- WHAT IS REQUIRED
Below is a block of entries; repeat exactly the lines starting at the line that contains "2.2 National Programs" and ending at the line that contains "Felding | 1889 |", both included.

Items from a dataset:

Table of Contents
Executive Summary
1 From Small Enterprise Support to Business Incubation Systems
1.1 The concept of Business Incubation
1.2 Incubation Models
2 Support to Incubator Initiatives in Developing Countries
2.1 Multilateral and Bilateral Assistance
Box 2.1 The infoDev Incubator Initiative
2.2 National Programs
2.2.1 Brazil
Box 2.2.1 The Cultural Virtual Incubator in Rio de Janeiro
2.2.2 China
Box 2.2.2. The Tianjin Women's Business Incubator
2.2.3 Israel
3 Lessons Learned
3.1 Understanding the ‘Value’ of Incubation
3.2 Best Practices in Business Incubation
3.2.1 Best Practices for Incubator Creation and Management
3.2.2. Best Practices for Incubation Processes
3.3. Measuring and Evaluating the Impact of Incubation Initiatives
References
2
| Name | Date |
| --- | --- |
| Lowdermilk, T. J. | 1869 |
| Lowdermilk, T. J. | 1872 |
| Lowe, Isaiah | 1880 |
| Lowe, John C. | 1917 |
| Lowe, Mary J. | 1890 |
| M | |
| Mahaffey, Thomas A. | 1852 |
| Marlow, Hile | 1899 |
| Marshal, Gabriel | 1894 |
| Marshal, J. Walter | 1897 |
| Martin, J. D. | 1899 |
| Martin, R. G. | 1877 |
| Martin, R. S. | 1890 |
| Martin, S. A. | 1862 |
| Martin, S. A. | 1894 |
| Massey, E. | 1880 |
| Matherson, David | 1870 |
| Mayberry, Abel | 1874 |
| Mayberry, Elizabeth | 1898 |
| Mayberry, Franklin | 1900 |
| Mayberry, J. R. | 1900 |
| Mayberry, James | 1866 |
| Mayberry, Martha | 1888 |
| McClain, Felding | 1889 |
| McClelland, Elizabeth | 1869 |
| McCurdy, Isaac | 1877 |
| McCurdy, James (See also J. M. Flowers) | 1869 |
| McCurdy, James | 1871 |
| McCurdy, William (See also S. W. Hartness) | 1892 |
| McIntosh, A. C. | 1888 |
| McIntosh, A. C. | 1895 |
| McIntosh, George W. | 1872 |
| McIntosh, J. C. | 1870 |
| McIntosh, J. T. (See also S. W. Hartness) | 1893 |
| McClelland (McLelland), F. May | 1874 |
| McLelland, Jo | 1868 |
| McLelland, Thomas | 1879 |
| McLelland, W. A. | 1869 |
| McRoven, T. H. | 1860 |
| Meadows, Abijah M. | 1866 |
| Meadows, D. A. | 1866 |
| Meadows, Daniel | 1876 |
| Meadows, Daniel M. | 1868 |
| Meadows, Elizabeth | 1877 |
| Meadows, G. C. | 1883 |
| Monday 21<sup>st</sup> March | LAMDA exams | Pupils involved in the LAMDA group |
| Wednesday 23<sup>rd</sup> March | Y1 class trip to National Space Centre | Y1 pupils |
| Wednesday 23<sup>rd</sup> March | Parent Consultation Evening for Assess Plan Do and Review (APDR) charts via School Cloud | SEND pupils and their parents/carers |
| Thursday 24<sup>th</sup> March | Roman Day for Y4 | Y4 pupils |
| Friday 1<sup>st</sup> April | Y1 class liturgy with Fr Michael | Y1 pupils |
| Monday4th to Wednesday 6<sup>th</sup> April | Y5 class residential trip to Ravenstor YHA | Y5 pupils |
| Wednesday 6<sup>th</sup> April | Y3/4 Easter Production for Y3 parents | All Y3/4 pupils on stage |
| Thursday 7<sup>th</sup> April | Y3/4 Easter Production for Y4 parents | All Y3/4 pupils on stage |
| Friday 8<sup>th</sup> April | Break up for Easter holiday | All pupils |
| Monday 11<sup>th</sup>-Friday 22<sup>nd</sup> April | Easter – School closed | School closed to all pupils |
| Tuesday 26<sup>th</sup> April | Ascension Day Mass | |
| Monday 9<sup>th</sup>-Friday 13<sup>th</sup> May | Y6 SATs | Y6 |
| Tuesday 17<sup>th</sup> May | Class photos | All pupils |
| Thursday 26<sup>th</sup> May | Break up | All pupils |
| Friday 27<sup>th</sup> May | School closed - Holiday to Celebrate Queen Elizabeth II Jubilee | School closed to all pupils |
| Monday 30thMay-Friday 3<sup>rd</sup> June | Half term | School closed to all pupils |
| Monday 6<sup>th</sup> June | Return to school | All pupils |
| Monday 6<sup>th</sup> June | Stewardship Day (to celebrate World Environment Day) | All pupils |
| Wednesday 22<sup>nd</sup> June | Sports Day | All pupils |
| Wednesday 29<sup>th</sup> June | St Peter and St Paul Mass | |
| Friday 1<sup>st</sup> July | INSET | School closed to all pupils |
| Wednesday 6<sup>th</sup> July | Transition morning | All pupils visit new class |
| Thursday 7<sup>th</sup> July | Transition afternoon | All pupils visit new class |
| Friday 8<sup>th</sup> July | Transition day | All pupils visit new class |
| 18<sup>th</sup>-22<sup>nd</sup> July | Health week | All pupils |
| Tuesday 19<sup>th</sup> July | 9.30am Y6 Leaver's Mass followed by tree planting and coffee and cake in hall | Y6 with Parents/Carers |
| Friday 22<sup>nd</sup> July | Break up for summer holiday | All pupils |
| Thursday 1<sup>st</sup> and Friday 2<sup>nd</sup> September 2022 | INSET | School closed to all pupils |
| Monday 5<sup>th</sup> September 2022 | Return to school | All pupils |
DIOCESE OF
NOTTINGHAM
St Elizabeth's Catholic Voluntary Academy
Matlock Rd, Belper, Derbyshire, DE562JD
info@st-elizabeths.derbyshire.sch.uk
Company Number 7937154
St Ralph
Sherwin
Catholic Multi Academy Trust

- ANSWER BELOW
2.2 National Programs
2.2.1 Brazil
Box 2.2.1 The Cultural Virtual Incubator in Rio de Janeiro
2.2.2 China
Box 2.2.2. The Tianjin Women's Business Incubator
2.2.3 Israel
3 Lessons Learned
3.1 Understanding the ‘Value’ of Incubation
3.2 Best Practices in Business Incubation
3.2.1 Best Practices for Incubator Creation and Management
3.2.2. Best Practices for Incubation Processes
3.3. Measuring and Evaluating the Impact of Incubation Initiatives
References
2
| Name | Date |
| --- | --- |
| Lowdermilk, T. J. | 1869 |
| Lowdermilk, T. J. | 1872 |
| Lowe, Isaiah | 1880 |
| Lowe, John C. | 1917 |
| Lowe, Mary J. | 1890 |
| M | |
| Mahaffey, Thomas A. | 1852 |
| Marlow, Hile | 1899 |
| Marshal, Gabriel | 1894 |
| Marshal, J. Walter | 1897 |
| Martin, J. D. | 1899 |
| Martin, R. G. | 1877 |
| Martin, R. S. | 1890 |
| Martin, S. A. | 1862 |
| Martin, S. A. | 1894 |
| Massey, E. | 1880 |
| Matherson, David | 1870 |
| Mayberry, Abel | 1874 |
| Mayberry, Elizabeth | 1898 |
| Mayberry, Franklin | 1900 |
| Mayberry, J. R. | 1900 |
| Mayberry, James | 1866 |
| Mayberry, Martha | 1888 |
| McClain, Felding | 1889 |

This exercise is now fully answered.